**** VORLIEGENDER TEXT

Warmer Ofen. Wind zischt. Herbst kommt. Daheim nun.
Ein Parforce-Ritt, die gestrige Radeletappe aus dem tiefsten Warndt via Saarbrücken in den Bliesgau und nach Homburg. Oder, wenn man es in Kilometern ausdrücken möchte, etwa achtzig. Das ist nicht die Welt. Normale Radreisende ‚machen‘ mehr als hundert, manche über zweihundert und die echten Transcontinentalfreaks machen zum Frühstück die gesamte ellenlange 350 Kilometertour rund ums Saarland, ohne auch nur einmal abzusteigen.
Ich kann allen Tempobereichen etwas abgewinnen, muss ich sagen. Als ich diesen Sommer das Transkontinental-Radrennen von Gerhardsbergen bei Brüssel bis ins griechische Meteora auf dem Computerbildschirm verfolgt hatte, habe ich richtig Lust gekriegt, da auch mitzufahren.
Tu‘ das nicht, Herr Irgendlink, sei klug. Bleib langsam. Gehe deinen Weg. Finde deinen Takt.
Gestern war schon fast zu schnell. Man muss sich den menschlichen Körper und das Gemütskonstrukt, das damit einher geht vorstellen wie eine Waagnadel, über der eine Balancestange hängt und die sich genau mittig einpendeln sollte. Wie eben Waagen so sind, so sollte es auch mit dem Gemüt funktionieren. Beim Radfahren spüre ich es am ehesten, wenn es nicht so recht klappt mit dem sich einpendeln. Dann hetzt man selbst gebastelten konfusen Zielen hinterher und steckt sich Weg- und Zeitmarken und dann wird man unglücklich inmitten des Glücks, das einen umgibt. Wenn man es zulässt.

********

§ ARBEITSAUFTRAG:
Gib aus dem Text über die Radetappe den Abschnitt von „Ein Parforce-Ritt, die“ bis „da auch mitzufahren.“ wortgetreu wieder. Das anschließende Material steht in keinem Zusammenhang mit dem Text.

**** BEREITGESTELLTES MATERIAL

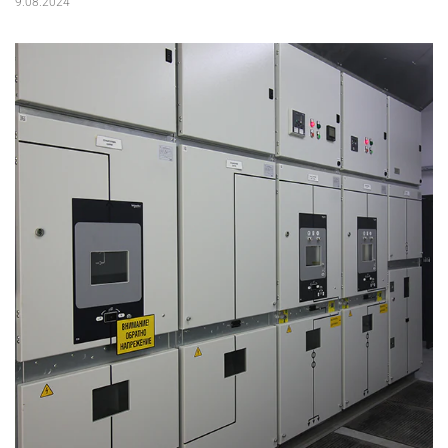
9.08.2024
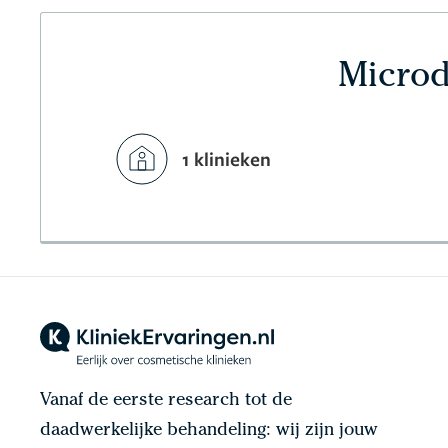
Microd
1 klinieken
Vanaf de eerste research tot de
daadwerkelijke behandeling: wij zijn jouw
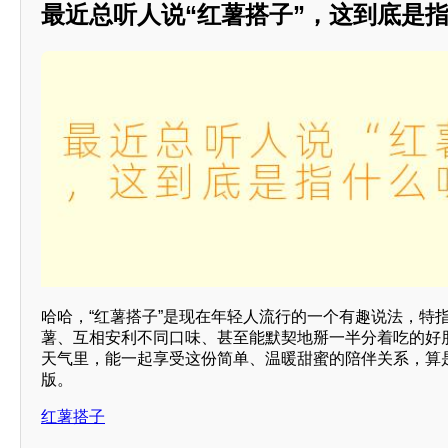
最近总听人说“红薯搭子”，这到底是
哈哈，“红薯搭子”是现在年轻人流行的一个有趣说法，特
薯、互相安利不同口味、甚至能默契地掰一半分着吃的好
天气里，能一起享受这份简单、温暖甜蜜的陪伴关系，算是
版。
红薯搭子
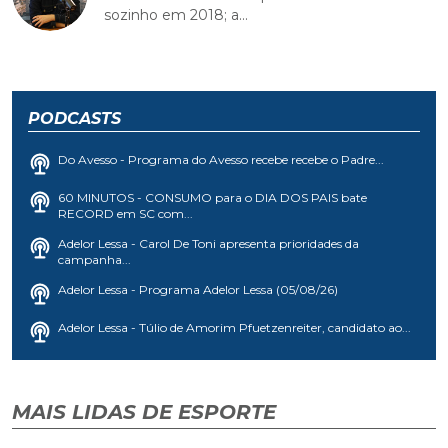
sozinho em 2018; a...
PODCASTS
Do Avesso - Programa do Avesso recebe recebe o Padre...
60 MINUTOS - CONSUMO para o DIA DOS PAIS bate
RECORD em SC com...
Adelor Lessa - Carol De Toni apresenta prioridades da
campanha...
Adelor Lessa - Programa Adelor Lessa (05/08/26)
Adelor Lessa - Túlio de Amorim Pfuetzenreiter, candidato ao...
MAIS LIDAS DE ESPORTE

********

§ LÖSUNG:
Ein Parforce-Ritt, die gestrige Radeletappe aus dem tiefsten Warndt via Saarbrücken in den Bliesgau und nach Homburg. Oder, wenn man es in Kilometern ausdrücken möchte, etwa achtzig. Das ist nicht die Welt. Normale Radreisende ‚machen‘ mehr als hundert, manche über zweihundert und die echten Transcontinentalfreaks machen zum Frühstück die gesamte ellenlange 350 Kilometertour rund ums Saarland, ohne auch nur einmal abzusteigen.
Ich kann allen Tempobereichen etwas abgewinnen, muss ich sagen. Als ich diesen Sommer das Transkontinental-Radrennen von Gerhardsbergen bei Brüssel bis ins griechische Meteora auf dem Computerbildschirm verfolgt hatte, habe ich richtig Lust gekriegt, da auch mitzufahren.